EX-10.7 8 pnm12312011ex107.htm EXHIBIT 10.7 PNM 12.31.2011 EX 10.7
Exhibit 10.7
2012 Director Compensation Summary
Non-employee directors of PNM Resources, Inc. (the “Company”) receive their annual retainer in the form of cash and stock-based compensation as determined by the Company's Board of Directors. At the December 2011 Board meeting, the Board approved maintaining the 2012 annual retainer for non-employee directors at the same level previously reported for the 2011 annual retainer. Thus, the 2012 annual retainer for non-employee directors is as follows:
Annual Retainer: | Restricted stock rights* with a grant date market value of $55,000; and an annual cash retainer of $52,500 paid in quarterly installments | |
Annual Presiding Lead Director Fee: | $15,000 paid in quarterly installments | |
Annual Committee Chair Fee: | $ 5,000 paid in quarterly installments (in addition to meeting attendance fees), except that the Annual Audit and Ethics Committee Chair Fee is $10,000 | |
Committee Meeting Attendance Fees: | $ 1,500 per Board Committee meeting |
Directors are also reimbursed for any Board-related expenses, such as travel expenses incurred to attend Board and Board committee meetings and director educational programs.
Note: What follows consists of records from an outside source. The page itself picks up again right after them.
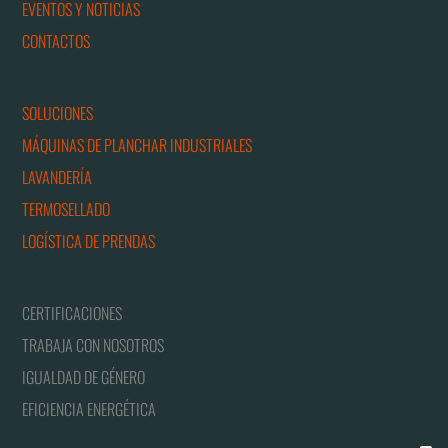
EVENTOS Y NOTICIAS
CONTACTOS
SOLUCIONES
MÁQUINAS DE PLANCHAR INDUSTRIALES
LAVANDERÍA
TERMOSELLADO
LOGÍSTICA DE PRENDAS
CERTIFICACIONES
TRABAJA CON NOSOTROS
IGUALDAD DE GÉNERO
EFICIENCIA ENERGÉTICA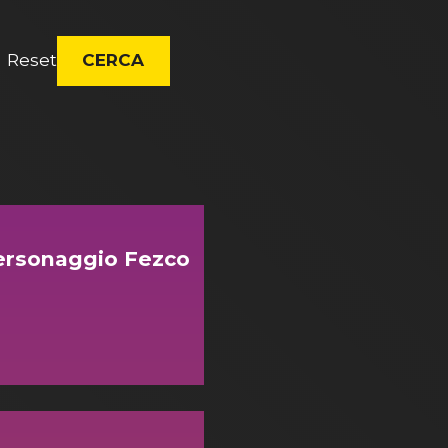
Reset
CERCA
 personaggio Fezco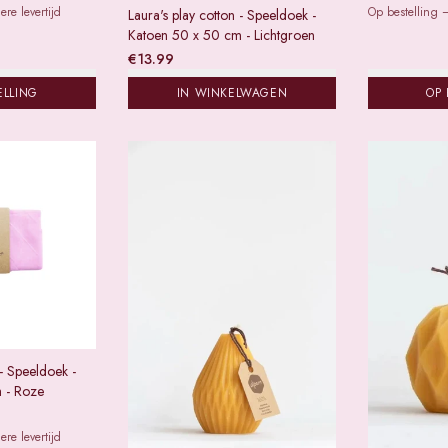
re levertijd
Op bestelling —
Laura's play cotton - Speeldoek -
Katoen 50 x 50 cm - Lichtgroen
€
13.99
ELLING
IN WINKELWAGEN
OP 
 - Speeldoek -
 - Roze
re levertijd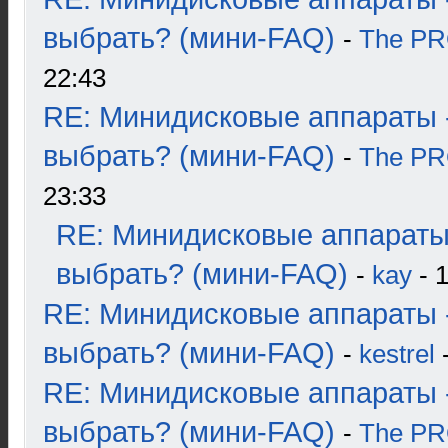
выбрать? (мини-FAQ)
-
The P
22:43
RE: Минидисковые аппараты 
выбрать? (мини-FAQ)
-
The P
23:33
RE: Минидисковые аппараты
выбрать? (мини-FAQ)
-
kay
- 1
RE: Минидисковые аппараты 
выбрать? (мини-FAQ)
-
kestrel
-
RE: Минидисковые аппараты 
выбрать? (мини-FAQ)
-
The P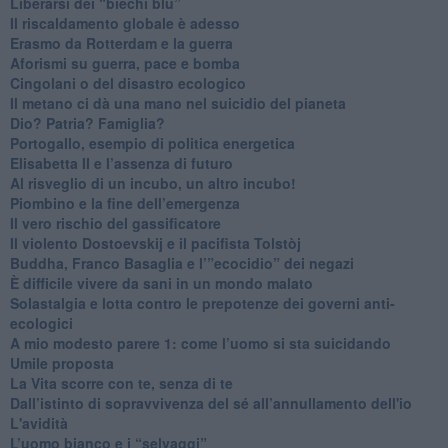
​Liberarsi dei “biechi blu”
Il riscaldamento globale è adesso
​Erasmo da Rotterdam e la guerra
​Aforismi su guerra, pace e bomba
Cingolani o del disastro ecologico
​Il metano ci dà una mano nel suicidio del pianeta
​Dio? Patria? Famiglia?
Portogallo, esempio di politica energetica
​Elisabetta II e l’assenza di futuro
Al risveglio di un incubo, un altro incubo!
​Piombino e la fine dell’emergenza
​Il vero rischio del gassificatore
​Il violento Dostoevskij e il pacifista Tolstòj
​Buddha, Franco Basaglia e l’”ecocidio” dei negazi
​È difficile vivere da sani in un mondo malato
Solastalgia e lotta contro le prepotenze dei governi anti-
ecologici
​A mio modesto parere 1: come l’uomo si sta suicidando
​Umile proposta
​La Vita scorre con te, senza di te
​Dall’istinto di sopravvivenza del sé all’annullamento dell'io
L'avidità
​L’uomo bianco e i “selvaggi”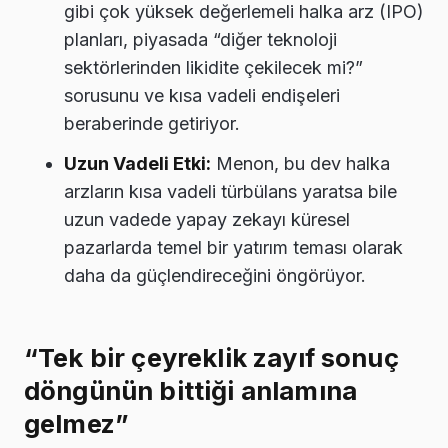
gibi çok yüksek değerlemeli halka arz (IPO)
planları, piyasada “diğer teknoloji
sektörlerinden likidite çekilecek mi?”
sorusunu ve kısa vadeli endişeleri
beraberinde getiriyor.
Uzun Vadeli Etki:
Menon, bu dev halka
arzların kısa vadeli türbülans yaratsa bile
uzun vadede yapay zekayı küresel
pazarlarda temel bir yatırım teması olarak
daha da güçlendireceğini öngörüyor.
“Tek bir çeyreklik zayıf sonuç
döngünün bittiği anlamına
gelmez”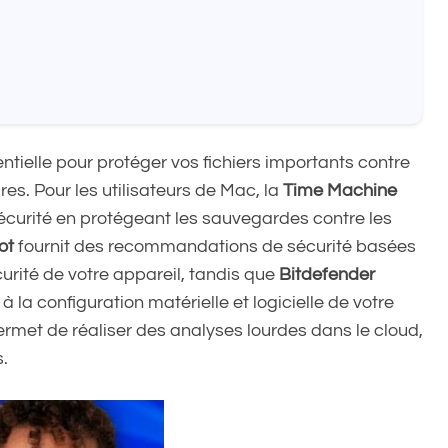
ntielle pour protéger vos fichiers importants contre
es. Pour les utilisateurs de Mac, la
Time Machine
curité en protégeant les sauvegardes contre les
ot
fournit des recommandations de sécurité basées
urité de votre appareil, tandis que
Bitdefender
la configuration matérielle et logicielle de votre
ermet de réaliser des analyses lourdes dans le cloud,
s.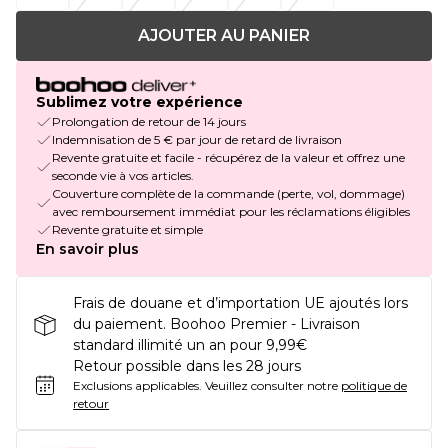
AJOUTER AU PANIER
Sublimez votre expérience
Prolongation de retour de 14 jours
Indemnisation de 5 € par jour de retard de livraison
Revente gratuite et facile - récupérez de la valeur et offrez une
seconde vie à vos articles.
Couverture complète de la commande (perte, vol, dommage)
avec remboursement immédiat pour les réclamations éligibles
Revente gratuite et simple
En savoir plus
Frais de douane et d’importation UE ajoutés lors
du paiement. Boohoo Premier - Livraison
standard illimité un an pour 9,99€
Retour possible dans les 28 jours
Exclusions applicables.
Veuillez consulter notre
politique de
retour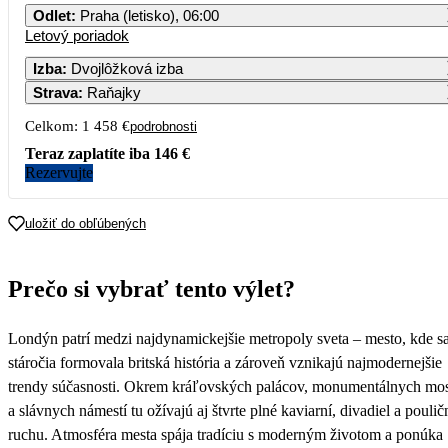
Odlet
:
Praha (letisko), 06:00
Letový poriadok
1
2
3
4
5
6
7
Izba
:
Dvojlôžková izba
Strava
:
Raňajky
8
9
10
11
12
13
14
729
Celkom:
1 458 €
podrobnosti
15
16
17
18
19
20
21
Teraz zaplatíte iba
146 €
Rezervujte
22
23
24
25
26
27
28
uložiť do obľúbených
Prečo si vybrať tento výlet?
Londýn patrí medzi najdynamickejšie metropoly sveta – mesto, kde s
stáročia formovala britská história a zároveň vznikajú najmodernejšie
trendy súčasnosti. Okrem kráľovských palácov, monumentálnych mo
a slávnych námestí tu ožívajú aj štvrte plné kaviarní, divadiel a pouli
ruchu. Atmosféra mesta spája tradíciu s moderným životom a ponúka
Further, directors are indemnified by the Company to the fullest extent permitted by law pursuant to the Company's bylaws and indemnification agreements between the Company and each director.
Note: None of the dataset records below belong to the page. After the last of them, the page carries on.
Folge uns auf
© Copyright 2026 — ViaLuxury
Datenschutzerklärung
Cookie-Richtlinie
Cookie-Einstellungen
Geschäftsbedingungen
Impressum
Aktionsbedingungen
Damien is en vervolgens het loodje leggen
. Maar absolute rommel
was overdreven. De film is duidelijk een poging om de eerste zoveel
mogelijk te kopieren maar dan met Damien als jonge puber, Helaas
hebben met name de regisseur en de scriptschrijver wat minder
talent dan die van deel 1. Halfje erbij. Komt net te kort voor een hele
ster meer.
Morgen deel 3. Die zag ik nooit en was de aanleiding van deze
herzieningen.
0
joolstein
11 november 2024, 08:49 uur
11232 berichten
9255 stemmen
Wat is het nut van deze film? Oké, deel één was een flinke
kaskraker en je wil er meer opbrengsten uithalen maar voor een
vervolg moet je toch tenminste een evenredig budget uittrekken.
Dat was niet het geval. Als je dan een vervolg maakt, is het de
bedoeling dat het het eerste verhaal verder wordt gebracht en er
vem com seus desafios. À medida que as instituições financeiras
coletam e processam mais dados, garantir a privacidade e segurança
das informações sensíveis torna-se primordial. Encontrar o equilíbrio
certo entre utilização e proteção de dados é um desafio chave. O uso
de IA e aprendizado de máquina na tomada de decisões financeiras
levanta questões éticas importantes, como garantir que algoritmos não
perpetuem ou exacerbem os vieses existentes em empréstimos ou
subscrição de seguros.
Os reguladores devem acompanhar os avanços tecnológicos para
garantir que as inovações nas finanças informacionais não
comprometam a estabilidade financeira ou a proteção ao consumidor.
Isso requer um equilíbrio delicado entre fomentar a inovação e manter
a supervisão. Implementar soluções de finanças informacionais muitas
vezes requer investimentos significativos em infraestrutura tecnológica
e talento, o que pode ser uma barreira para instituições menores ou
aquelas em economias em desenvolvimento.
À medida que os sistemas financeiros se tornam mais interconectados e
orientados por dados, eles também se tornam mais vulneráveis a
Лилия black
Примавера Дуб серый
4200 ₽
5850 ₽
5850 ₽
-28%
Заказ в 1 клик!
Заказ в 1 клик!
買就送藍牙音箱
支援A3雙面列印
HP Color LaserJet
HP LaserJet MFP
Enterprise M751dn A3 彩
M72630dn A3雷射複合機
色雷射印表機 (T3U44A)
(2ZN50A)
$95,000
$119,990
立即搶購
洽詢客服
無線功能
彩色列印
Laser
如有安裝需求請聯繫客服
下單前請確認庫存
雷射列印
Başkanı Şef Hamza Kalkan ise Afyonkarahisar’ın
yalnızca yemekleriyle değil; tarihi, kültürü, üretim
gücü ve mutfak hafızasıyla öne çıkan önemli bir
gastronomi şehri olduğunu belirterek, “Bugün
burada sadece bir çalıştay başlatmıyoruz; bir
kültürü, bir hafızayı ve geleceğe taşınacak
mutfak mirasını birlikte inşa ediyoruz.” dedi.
* The amount of annual restricted stock rights is determined by dividing $55,000 by the closing price of the Company's stock on the New York Stock Exchange on the day of the grant. Restricted stock rights granted under the Company's Omnibus Performance Equity Plan (“PEP”) each vest in three equal annual installments beginning on the first anniversary of the grant date, subject to vesting acceleration upon retirement from the board. These awards are typically made at the annual meeting of directors, unless the meeting occurs during a black-out period for trading in the Company's securities as specified in the Company's Insider Trading Policy. As set forth under the Company's Equity Compensation Awards Policy, under those circumstances, the Board will either (a) schedule a special meeting after the expiration of the black-out period, (b) make awards pursuant to a unanimous written consent executed after the expiration of the black-out period, or (c) pre-approve the equity awards with an effective date after the expiration of the black-out period. The date of the awards is the date on which the Board approves the awards, unless (i) the approval date is a non-trading day, in which case the date is the immediately preceding trading date or (ii) in the case of pre-approval during a black-out period, in which case the grant date is the first trading date after the expiration of the black-out period.